* **PROBLEM DESCRIPTION**
Without omitting anything, retype the data that follows.

* **TASK DATA**
============

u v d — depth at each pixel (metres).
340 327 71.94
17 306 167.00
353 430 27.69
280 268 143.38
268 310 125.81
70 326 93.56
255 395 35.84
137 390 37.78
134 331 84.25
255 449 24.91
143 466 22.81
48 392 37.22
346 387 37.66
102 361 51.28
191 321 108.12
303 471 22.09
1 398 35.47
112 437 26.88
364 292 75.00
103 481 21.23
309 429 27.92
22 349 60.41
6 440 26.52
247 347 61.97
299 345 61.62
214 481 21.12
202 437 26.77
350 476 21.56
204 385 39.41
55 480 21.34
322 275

============

* **RESPONSE TO THE EXERCISE**
u v d — depth at each pixel (metres).
340 327 71.94
17 306 167.00
353 430 27.69
280 268 143.38
268 310 125.81
70 326 93.56
255 395 35.84
137 390 37.78
134 331 84.25
255 449 24.91
143 466 22.81
48 392 37.22
346 387 37.66
102 361 51.28
191 321 108.12
303 471 22.09
1 398 35.47
112 437 26.88
364 292 75.00
103 481 21.23
309 429 27.92
22 349 60.41
6 440 26.52
247 347 61.97
299 345 61.62
214 481 21.12
202 437 26.77
350 476 21.56
204 385 39.41
55 480 21.34
322 275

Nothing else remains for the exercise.